Are all N-nitrosamines a concern?

We already understand that N-Nitrosamines are indirect acting mutagens requiring activation by hydroxylation of the carbon atom in the a-position relative to the nitroso moiety. Without an alpha hydrogen cannot form the diazonium ion.

When risk needs to be assessed, are then all N-nitrosamines a concern?

Most of them are, yes, but not all nitrosamines are of concern. However, evaluating the safety is very complicated and has so far mostly involved theoretical modelling or animal testing. The challenging thing about chemistry is that there only needs to be tiny difference in chemical structure, such as one hydrogen replaced, and the whole molecule behaves totally different. That is why a theoretical assessment is only a very good guess. On the other hand you cant measure all existing several hundreds of nitrosamines in humans … so safety first … How do the others see this?

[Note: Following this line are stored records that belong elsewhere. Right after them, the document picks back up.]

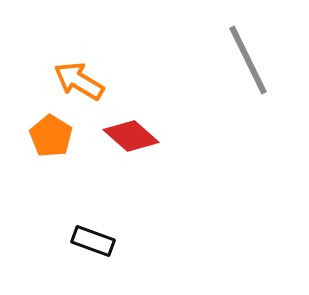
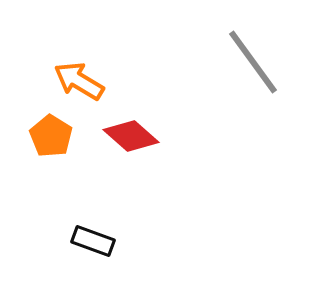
gray line: moved 5 px right, 2 px down; rotated 10 degrees counterclockwise
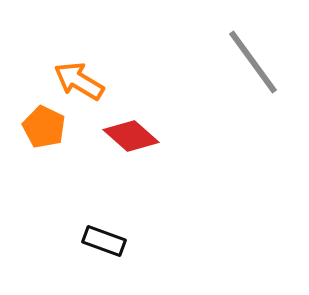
orange pentagon: moved 7 px left, 9 px up; rotated 6 degrees counterclockwise
black rectangle: moved 11 px right
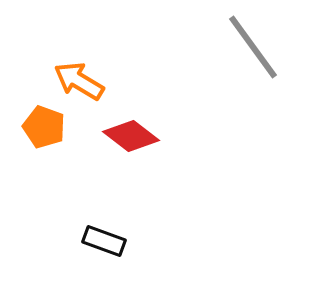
gray line: moved 15 px up
orange pentagon: rotated 6 degrees counterclockwise
red diamond: rotated 4 degrees counterclockwise
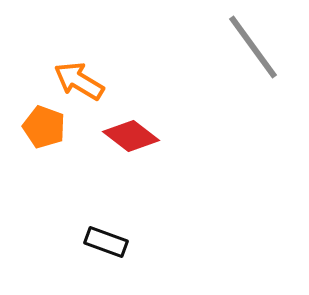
black rectangle: moved 2 px right, 1 px down
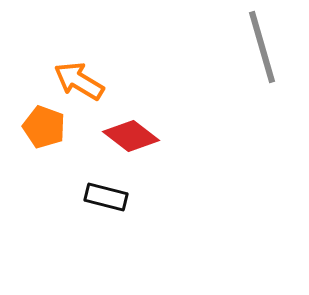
gray line: moved 9 px right; rotated 20 degrees clockwise
black rectangle: moved 45 px up; rotated 6 degrees counterclockwise
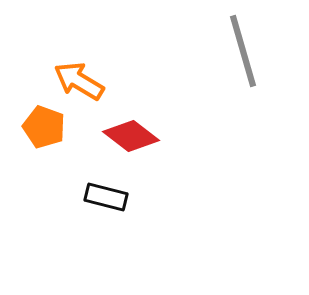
gray line: moved 19 px left, 4 px down
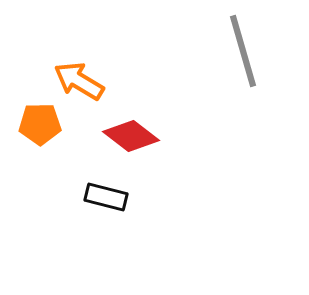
orange pentagon: moved 4 px left, 3 px up; rotated 21 degrees counterclockwise
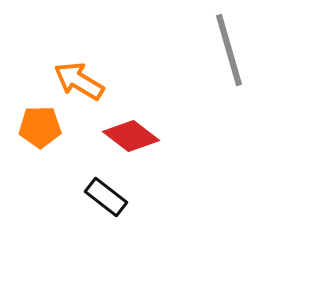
gray line: moved 14 px left, 1 px up
orange pentagon: moved 3 px down
black rectangle: rotated 24 degrees clockwise
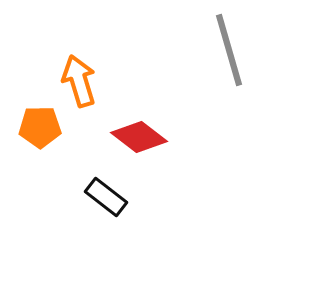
orange arrow: rotated 42 degrees clockwise
red diamond: moved 8 px right, 1 px down
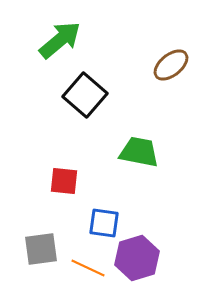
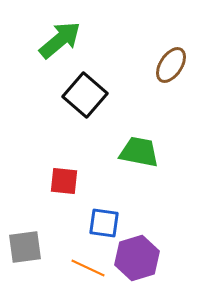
brown ellipse: rotated 18 degrees counterclockwise
gray square: moved 16 px left, 2 px up
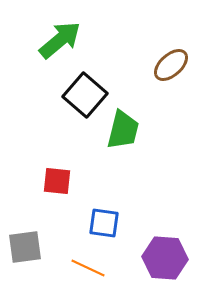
brown ellipse: rotated 15 degrees clockwise
green trapezoid: moved 16 px left, 22 px up; rotated 93 degrees clockwise
red square: moved 7 px left
purple hexagon: moved 28 px right; rotated 21 degrees clockwise
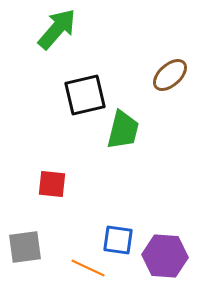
green arrow: moved 3 px left, 11 px up; rotated 9 degrees counterclockwise
brown ellipse: moved 1 px left, 10 px down
black square: rotated 36 degrees clockwise
red square: moved 5 px left, 3 px down
blue square: moved 14 px right, 17 px down
purple hexagon: moved 2 px up
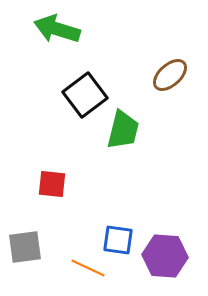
green arrow: rotated 114 degrees counterclockwise
black square: rotated 24 degrees counterclockwise
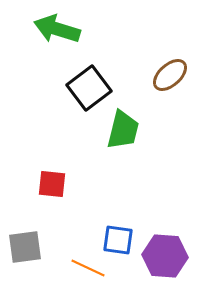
black square: moved 4 px right, 7 px up
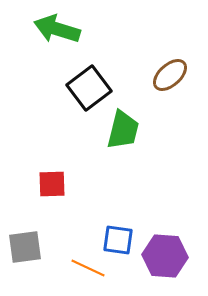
red square: rotated 8 degrees counterclockwise
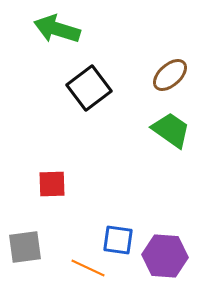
green trapezoid: moved 48 px right; rotated 69 degrees counterclockwise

There’s one category of dialkyl nitrosamines that has been explicitly stated as to not be of concern - the EMA have indicated that at least one alpha-hydrogen is required (EMA, ); however at the moment all others should at least initially be considered as part of the Cohort of Concern. Note that not having an alpha hydrogen does not guarantee a negative result - nitrosodiphenylamine (NDPhA) is carc positive and Ames positive in some unusual strains - but does lift the compound from CoC to TTC-controllable levels (NDPhA is the single least potent positive nitrosamine in CPDB)

That said, there is a wide range of chemical structures and potency - 4 orders of magnitude in terms of TD50 values [Thresher et al 2020] - and many structures, like nitrosodiphenylamine does, fall outside the range of TD50s that would indicate the compound as being CoC. Kevin Cross and I recently presented initial SAR work at QSAR2021 - as in fact Rachael Tennant and I did last summer as a webinar - and we continue to work extensively in this area and have a number of upcoming presentations and publications. See my previous posts in the community for more details as to upcoming presentations, and past work is available here: - we literally have a paper with a title comparable to this thread, for example…

Broadly, the approach that we are taking can be categorised as “mechanism-based read-across” - identify which features that may impact mechanism of action or potency are present in a compound and the mechanisms by which they do so, then use that classification to determine suitable analogues with reliable toxicity data, leveraging the extensive toxicity data available through Vitic or CPDB/LCDB ( through both data science techniques and our expert understanding as chemical toxicologists. This is the approach permitted under the EMA guidance, but reinforced by requiring consideration of mechanistic similarity rather than simple structural similarity.